HOME  ⁄  Ekonomi

IHSG Diproyeksi Bergerak Mendatar, Investor Disarankan Wait and See

Oleh Aditya Yohan
SHARE   :

IHSG Diproyeksi Bergerak Mendatar, Investor Disarankan Wait and See
Foto: (Sumber : Pengunjung memotret layar yang menampilkan pergerakan Indeks Harga Saham Gabungan (IHSG) di Bursa Efek Indonesia, Jakarta. ANTARA FOTO/Asprilla Dwi Adha/tom..)

Pantau - Indeks Harga Saham Gabungan (IHSG) Bursa Efek Indonesia diperkirakan bergerak mendatar atau sideways pada perdagangan Selasa seiring sentimen domestik dan global yang masih beragam.

Pergerakan Indeks dan Sentimen Pasar

IHSG dibuka menguat 11,85 poin atau 0,17 persen ke level 7.001,28, sementara indeks LQ45 justru turun tipis 0,41 poin atau 0,06 persen ke posisi 707,35.

Head of Research Kiwoom Sekuritas Indonesia Liza Camelia Suryanata menyarankan investor bersikap hati-hati di tengah tingginya spekulasi pasar.

“Kiwoom Research mengajak para investor untuk berpikir rasional, menetapkan level previous low 6.920 sebagai support terdekat yang dirasa masih cukup mumpuni untuk saat ini.

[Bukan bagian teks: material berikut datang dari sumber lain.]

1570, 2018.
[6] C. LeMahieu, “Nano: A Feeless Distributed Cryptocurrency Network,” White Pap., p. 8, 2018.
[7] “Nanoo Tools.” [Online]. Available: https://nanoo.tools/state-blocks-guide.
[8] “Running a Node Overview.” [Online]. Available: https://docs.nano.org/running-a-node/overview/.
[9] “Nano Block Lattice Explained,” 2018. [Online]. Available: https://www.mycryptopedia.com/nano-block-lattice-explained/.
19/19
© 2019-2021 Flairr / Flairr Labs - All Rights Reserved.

Namun, tingkat spekulasi masih tinggi dan saran wait and see lebih banyak dilakukan,” ungkapnya.

Faktor Domestik dan Global

Dari dalam negeri, FTSE Russell tetap mempertahankan Indonesia sebagai secondary emerging market pada evaluasi Februari 2026.

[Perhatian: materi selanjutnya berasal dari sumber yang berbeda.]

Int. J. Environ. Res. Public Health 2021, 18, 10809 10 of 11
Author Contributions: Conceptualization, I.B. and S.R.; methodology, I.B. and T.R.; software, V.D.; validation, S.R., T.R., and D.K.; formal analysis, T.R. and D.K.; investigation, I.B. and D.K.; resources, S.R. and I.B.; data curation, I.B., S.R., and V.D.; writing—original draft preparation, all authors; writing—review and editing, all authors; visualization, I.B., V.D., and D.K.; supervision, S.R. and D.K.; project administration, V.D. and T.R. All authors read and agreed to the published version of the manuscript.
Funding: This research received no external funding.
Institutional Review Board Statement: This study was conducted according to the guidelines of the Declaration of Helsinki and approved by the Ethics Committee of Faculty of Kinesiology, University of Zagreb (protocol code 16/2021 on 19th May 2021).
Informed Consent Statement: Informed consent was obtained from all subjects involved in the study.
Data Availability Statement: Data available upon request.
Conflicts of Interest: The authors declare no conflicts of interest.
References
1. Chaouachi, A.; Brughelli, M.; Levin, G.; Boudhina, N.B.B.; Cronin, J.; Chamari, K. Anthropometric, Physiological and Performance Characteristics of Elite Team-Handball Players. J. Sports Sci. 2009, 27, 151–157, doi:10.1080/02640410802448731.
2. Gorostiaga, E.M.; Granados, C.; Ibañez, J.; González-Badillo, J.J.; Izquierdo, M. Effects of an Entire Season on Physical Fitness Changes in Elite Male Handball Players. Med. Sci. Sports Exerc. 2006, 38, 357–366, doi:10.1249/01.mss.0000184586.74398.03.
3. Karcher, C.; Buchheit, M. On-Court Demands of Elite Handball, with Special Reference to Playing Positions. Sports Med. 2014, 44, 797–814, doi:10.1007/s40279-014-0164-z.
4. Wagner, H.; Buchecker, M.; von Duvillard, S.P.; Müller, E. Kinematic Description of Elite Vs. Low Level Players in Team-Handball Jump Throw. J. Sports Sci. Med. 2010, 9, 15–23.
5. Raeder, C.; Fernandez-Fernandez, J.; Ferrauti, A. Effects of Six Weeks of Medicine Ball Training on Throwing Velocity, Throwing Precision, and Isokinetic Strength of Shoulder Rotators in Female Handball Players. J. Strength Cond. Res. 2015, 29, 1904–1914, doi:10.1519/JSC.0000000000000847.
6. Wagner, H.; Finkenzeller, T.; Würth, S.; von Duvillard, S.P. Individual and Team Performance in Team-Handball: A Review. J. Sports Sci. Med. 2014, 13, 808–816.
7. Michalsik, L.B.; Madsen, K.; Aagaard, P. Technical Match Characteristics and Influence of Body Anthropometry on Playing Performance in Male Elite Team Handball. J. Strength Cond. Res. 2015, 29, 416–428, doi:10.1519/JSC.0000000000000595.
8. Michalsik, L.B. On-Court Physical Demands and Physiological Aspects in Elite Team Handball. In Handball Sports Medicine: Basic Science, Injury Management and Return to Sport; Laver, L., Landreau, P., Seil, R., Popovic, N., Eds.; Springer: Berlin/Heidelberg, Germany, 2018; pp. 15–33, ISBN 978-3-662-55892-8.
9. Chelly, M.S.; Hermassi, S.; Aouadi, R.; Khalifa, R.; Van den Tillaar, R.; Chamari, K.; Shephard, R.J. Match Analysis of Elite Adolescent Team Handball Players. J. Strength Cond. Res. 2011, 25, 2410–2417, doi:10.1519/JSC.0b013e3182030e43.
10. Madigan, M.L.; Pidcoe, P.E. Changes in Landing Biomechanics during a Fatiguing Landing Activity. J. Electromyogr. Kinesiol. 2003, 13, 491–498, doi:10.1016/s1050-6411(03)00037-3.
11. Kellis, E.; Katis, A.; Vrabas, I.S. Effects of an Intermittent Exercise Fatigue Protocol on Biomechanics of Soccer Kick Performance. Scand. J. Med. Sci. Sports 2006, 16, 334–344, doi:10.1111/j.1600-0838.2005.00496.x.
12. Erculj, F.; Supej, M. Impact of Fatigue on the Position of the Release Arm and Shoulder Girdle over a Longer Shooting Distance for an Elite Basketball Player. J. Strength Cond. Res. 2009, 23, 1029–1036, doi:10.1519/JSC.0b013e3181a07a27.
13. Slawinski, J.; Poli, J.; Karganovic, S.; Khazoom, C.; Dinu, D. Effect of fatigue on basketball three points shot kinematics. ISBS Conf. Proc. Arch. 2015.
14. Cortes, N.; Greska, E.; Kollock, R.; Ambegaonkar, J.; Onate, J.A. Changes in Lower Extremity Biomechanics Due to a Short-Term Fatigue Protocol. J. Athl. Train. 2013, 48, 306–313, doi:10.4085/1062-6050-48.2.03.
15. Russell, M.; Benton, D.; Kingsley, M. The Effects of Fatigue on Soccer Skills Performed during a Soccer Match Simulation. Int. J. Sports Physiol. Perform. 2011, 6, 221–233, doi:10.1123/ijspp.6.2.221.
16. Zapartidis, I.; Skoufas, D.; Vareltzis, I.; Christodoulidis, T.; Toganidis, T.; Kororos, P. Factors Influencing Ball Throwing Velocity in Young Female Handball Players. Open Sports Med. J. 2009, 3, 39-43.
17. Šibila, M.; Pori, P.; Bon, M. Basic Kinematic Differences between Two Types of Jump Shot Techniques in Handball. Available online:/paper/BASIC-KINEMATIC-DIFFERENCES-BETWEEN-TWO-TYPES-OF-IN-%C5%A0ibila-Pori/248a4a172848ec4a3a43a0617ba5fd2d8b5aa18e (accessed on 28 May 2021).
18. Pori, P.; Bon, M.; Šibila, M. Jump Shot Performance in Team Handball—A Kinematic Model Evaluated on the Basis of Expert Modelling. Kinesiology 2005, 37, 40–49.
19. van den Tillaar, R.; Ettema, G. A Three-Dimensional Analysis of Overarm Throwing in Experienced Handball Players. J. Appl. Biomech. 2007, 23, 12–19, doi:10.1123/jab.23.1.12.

Meski sebelumnya sempat muncul kekhawatiran terkait transparansi kepemilikan saham dan free float, kebijakan reformasi dinilai telah memberikan sentimen positif bagi pasar.

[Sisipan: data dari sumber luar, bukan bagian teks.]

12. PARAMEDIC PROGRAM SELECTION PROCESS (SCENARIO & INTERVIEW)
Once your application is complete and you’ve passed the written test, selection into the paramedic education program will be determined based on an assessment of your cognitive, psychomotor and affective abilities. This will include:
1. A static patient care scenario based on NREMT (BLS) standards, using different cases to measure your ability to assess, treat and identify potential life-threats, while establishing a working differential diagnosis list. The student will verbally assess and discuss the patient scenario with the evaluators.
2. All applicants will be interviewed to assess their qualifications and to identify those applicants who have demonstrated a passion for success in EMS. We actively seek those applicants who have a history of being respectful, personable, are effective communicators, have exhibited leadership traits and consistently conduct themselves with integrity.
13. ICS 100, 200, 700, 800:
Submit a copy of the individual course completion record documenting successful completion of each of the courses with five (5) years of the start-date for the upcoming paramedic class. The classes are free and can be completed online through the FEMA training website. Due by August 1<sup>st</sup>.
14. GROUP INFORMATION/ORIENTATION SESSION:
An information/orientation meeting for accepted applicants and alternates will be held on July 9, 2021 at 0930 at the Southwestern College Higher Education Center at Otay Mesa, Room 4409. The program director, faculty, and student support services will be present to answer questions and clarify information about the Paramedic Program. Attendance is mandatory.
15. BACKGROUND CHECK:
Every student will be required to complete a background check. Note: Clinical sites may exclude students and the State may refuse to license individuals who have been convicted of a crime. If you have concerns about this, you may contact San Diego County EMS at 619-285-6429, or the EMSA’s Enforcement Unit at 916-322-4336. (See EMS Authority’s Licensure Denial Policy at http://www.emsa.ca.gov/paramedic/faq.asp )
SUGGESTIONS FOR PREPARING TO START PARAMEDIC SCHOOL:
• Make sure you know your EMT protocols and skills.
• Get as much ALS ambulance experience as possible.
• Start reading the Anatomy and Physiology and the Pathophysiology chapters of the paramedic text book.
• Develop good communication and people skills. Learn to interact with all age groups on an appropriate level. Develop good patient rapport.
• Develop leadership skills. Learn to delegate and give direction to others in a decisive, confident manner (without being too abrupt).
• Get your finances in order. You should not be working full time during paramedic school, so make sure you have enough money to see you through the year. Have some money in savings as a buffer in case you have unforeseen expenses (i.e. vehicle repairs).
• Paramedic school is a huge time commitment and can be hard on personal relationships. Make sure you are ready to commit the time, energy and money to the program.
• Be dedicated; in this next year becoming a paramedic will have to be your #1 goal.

Pelaku pasar juga menanti hasil evaluasi MSCI pada Mei 2026 yang akan menentukan posisi Indonesia tetap di kategori emerging market atau berpotensi turun ke frontier market.

Di sisi lain, kenaikan harga avtur hingga 72,45 persen secara bulanan pada April 2026 turut menjadi faktor yang memengaruhi sentimen pasar.

Sebagai tambahan, kombinasi sentimen domestik dan global tersebut membuat pergerakan IHSG cenderung terbatas dalam jangka pendek.